A short woman with gold-rimmed sunglasses drifted over and sat down next to Snow. She popped a filter-tipped cigarette between her lips, angled her head toward Snow and asked, “Do you have fire, honey?”

The bartender held out a book of matches. The woman looked at him in annoyance. “Did I ask you for fire, Charlie, or did I ask the lady here for fire?”

Charlie backed away.

“How ‘bout it, honey?”

Snow said she didn’t smoke.

The woman said with a laugh, “No vices?”

“I drink,” Snow admitted. She sipped her daiquiri.

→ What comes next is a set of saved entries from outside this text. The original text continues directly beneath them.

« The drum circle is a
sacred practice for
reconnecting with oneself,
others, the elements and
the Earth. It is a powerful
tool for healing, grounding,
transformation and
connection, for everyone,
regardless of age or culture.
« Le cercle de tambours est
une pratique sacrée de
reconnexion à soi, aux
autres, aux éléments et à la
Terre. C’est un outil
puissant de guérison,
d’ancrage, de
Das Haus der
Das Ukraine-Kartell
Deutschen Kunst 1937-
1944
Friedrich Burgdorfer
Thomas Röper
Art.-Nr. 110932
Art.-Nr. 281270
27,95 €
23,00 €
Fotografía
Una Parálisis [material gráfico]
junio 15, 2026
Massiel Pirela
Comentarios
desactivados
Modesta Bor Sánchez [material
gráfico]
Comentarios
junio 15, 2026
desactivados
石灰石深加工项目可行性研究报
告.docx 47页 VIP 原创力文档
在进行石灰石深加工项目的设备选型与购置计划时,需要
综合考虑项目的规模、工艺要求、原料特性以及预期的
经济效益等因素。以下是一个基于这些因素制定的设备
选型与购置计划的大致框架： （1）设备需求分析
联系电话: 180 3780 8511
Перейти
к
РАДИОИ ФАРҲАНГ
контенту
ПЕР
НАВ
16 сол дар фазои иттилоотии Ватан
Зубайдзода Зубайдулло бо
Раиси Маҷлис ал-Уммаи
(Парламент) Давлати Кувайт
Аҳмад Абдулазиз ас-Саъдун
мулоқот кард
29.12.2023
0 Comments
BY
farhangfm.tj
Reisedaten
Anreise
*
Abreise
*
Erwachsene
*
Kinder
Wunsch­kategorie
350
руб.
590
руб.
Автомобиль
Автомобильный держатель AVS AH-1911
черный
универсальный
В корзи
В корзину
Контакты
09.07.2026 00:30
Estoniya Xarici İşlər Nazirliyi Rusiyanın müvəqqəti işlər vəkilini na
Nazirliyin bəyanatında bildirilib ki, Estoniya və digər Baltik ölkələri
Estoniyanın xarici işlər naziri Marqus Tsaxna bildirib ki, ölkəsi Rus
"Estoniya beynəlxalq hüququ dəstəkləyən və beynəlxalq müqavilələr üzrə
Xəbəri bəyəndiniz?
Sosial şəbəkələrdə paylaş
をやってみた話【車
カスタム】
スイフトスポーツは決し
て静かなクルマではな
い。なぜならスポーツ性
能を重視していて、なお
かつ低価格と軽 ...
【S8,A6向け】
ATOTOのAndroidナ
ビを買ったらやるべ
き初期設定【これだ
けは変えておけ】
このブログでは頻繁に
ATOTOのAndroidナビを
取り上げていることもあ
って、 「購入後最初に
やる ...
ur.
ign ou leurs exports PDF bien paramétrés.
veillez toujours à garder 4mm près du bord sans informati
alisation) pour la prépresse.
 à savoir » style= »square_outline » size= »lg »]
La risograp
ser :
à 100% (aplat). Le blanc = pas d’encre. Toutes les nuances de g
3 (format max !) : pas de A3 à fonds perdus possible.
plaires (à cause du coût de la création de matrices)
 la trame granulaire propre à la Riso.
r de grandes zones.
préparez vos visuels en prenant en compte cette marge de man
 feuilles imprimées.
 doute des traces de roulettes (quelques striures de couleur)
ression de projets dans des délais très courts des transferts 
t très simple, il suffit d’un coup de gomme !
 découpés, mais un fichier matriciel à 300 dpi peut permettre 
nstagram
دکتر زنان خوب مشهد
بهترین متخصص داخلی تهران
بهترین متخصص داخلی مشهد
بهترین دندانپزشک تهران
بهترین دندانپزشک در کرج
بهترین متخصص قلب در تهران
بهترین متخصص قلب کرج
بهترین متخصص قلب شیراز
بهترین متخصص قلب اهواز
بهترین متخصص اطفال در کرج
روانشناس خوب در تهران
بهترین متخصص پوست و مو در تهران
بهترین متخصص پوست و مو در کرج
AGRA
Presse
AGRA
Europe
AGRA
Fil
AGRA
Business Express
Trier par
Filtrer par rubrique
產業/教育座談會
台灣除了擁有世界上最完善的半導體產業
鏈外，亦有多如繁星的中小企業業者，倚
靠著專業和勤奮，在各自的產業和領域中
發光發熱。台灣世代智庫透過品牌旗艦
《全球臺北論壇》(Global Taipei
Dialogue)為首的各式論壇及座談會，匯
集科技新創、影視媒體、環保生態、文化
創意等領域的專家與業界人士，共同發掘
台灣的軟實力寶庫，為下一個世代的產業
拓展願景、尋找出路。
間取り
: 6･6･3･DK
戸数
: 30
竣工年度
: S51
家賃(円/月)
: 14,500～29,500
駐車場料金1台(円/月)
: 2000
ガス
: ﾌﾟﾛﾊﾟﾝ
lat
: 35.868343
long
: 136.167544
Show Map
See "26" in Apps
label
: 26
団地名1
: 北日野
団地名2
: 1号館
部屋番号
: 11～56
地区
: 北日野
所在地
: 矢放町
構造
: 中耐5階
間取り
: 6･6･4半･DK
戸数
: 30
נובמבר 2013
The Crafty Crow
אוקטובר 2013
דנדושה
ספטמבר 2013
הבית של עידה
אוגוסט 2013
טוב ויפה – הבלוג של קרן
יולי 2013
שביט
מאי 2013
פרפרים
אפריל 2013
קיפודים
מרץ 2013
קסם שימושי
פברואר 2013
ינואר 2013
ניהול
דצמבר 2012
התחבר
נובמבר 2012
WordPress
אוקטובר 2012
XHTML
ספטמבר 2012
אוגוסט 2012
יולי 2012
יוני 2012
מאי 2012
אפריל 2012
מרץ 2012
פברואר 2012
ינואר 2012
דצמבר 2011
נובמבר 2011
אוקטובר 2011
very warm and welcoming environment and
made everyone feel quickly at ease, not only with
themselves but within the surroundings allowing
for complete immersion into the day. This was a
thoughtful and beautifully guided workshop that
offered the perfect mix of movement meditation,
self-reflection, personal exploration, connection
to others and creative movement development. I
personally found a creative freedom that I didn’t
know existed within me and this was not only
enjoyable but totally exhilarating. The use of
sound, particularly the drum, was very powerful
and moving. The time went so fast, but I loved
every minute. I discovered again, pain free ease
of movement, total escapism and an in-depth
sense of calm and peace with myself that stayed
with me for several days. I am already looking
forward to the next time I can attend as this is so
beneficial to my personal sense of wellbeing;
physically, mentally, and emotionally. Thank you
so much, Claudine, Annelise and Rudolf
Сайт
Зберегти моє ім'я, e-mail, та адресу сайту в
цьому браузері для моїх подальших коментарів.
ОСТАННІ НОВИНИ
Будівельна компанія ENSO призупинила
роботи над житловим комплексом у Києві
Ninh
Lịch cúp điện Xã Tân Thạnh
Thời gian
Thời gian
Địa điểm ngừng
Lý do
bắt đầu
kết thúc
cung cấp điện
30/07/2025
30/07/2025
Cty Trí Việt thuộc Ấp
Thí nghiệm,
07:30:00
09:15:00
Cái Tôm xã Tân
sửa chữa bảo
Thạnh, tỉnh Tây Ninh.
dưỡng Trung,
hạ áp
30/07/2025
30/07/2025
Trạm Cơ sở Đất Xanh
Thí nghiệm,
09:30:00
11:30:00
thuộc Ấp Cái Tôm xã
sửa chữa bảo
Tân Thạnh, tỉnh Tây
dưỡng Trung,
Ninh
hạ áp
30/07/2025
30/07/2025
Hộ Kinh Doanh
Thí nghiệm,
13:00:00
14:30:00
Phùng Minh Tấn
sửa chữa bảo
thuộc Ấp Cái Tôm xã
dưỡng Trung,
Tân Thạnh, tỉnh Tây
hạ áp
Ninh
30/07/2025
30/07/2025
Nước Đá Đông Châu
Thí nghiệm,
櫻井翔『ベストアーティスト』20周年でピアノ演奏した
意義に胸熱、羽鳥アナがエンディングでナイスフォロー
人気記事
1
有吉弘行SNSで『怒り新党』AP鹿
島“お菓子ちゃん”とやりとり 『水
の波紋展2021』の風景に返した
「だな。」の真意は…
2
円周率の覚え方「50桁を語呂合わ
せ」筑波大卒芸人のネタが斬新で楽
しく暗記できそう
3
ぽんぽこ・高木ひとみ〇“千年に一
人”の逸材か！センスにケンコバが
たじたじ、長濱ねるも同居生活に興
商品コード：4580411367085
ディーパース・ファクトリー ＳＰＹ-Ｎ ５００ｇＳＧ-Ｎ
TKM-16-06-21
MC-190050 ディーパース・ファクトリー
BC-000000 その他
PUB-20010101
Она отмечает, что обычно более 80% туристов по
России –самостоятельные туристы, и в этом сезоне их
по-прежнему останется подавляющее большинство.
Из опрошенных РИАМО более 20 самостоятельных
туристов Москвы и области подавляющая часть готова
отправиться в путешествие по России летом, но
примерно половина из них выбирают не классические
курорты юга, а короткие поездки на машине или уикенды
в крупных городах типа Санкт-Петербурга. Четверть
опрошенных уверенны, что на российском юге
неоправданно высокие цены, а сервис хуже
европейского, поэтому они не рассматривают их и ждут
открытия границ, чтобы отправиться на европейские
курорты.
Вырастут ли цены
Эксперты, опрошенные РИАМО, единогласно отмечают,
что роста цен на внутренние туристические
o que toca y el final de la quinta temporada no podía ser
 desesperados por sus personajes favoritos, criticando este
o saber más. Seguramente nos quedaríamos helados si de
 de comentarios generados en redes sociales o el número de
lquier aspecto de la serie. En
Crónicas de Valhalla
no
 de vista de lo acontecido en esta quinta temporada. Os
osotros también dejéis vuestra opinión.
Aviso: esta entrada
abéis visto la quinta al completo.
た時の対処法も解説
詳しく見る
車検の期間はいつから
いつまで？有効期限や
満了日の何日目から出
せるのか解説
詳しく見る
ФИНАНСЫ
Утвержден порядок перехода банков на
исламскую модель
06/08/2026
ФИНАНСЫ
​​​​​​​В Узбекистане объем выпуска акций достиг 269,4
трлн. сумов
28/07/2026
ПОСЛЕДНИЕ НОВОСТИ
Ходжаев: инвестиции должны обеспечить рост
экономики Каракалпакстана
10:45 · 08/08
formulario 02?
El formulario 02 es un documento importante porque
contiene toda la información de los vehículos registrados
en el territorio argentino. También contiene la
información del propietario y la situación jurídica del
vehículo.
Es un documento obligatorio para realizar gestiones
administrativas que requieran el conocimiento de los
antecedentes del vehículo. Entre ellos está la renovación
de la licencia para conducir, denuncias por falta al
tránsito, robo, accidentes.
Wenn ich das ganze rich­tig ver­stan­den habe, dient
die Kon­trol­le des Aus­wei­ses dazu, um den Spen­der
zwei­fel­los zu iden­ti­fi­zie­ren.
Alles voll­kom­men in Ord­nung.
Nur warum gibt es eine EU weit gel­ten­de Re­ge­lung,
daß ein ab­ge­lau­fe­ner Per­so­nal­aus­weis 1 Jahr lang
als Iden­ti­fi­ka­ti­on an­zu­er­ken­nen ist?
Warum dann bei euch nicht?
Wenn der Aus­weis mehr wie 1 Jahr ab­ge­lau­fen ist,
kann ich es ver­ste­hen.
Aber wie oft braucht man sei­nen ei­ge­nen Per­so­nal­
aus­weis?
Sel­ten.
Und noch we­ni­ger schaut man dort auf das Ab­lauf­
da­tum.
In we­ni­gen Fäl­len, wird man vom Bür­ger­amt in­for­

“I’m relieved to hear it,” the woman said. She looked at the bartender. “Whatever she’s drinking, Charlie, bring two more. And I’ll take your fire now.”

Around the curve of the bar the elegantly dressed gentleman sitting next to the Admiral left his stool and walked off toward the booths. The Admiral leaned forward to catch Huxstep’s eye, batted both his lids in a conspiratorial double wink; Snow had the impression that he was pleading for something. Huxstep slid off his stool and made his way to the edge of the dance floor. He tapped a thin young man with shoulder-length bleached blond hair and a face that looked half-Indian, drew him off the dance floor. He spoke to him for a moment, indicated the Admiral with his eyes, peeled off some bills from a thick wad and gave them to the young man, who folded the money away in the rear pocket of his skintight leather jeans.

At the bar Snow fumbled for something in her pocketbook.

“Funny I never seen you here before,” said the woman who had bought Snow a drink.

“That’s because I’ve never been here before.”

“Uh-huh,” the woman said.

Huxstep, his eyes glued to the Admiral, returned to his seat. The young man who looked half-Indian eased himself onto the empty stool next to the Admiral and began talking animatedly with him. Toothacher leaned over and whispered something in his ear. The young man rewarded him with a high-pitched laugh. His shrill voice could be heard over the music. “I’ll bet you say that to all the boys,” he exclaimed.

“No, really,” the Admiral could be heard protesting. “I knew the instant I saw you there was more to you than looks.”

The young man eased an arm over the Admiral’s stooped shoulders. The Admiral, beaming, leaned across the bar to catch Huxstep’s eye and nodded once. Huxstep went back to his drink. “I think I’ll take that refill now,” he told the bartender.

“You earned it,” Charlie remarked.

“He’s a grand old man,” Huxstep muttered. “Salt of the earth.”

“He’s lucky to have you,” the woman next to Snow ventured.

“It’s me who’s the lucky one,” Huxstep insisted.

“Lost something in your pocketbook?” Charlie asked Snow.

“Not anymore,” she said, and she came out with her wallet and asked for a check.

“You only just arrived,” the woman next to Snow said in a hurt voice. “You haven’t drunk the daiquiri I bought you.”

“The real action doesn’t start for another hour or so,” Charlie added.

“I’ve got to go,” Snow told the woman.

The bartender, the woman and Huxstep watched Snow disappear through the beads of the curtain. Charlie delivered his verdict with a shrug. “Wants to go for a dip but afraid of getting wet.”

The woman shook her head in disgust. “Story of my life.”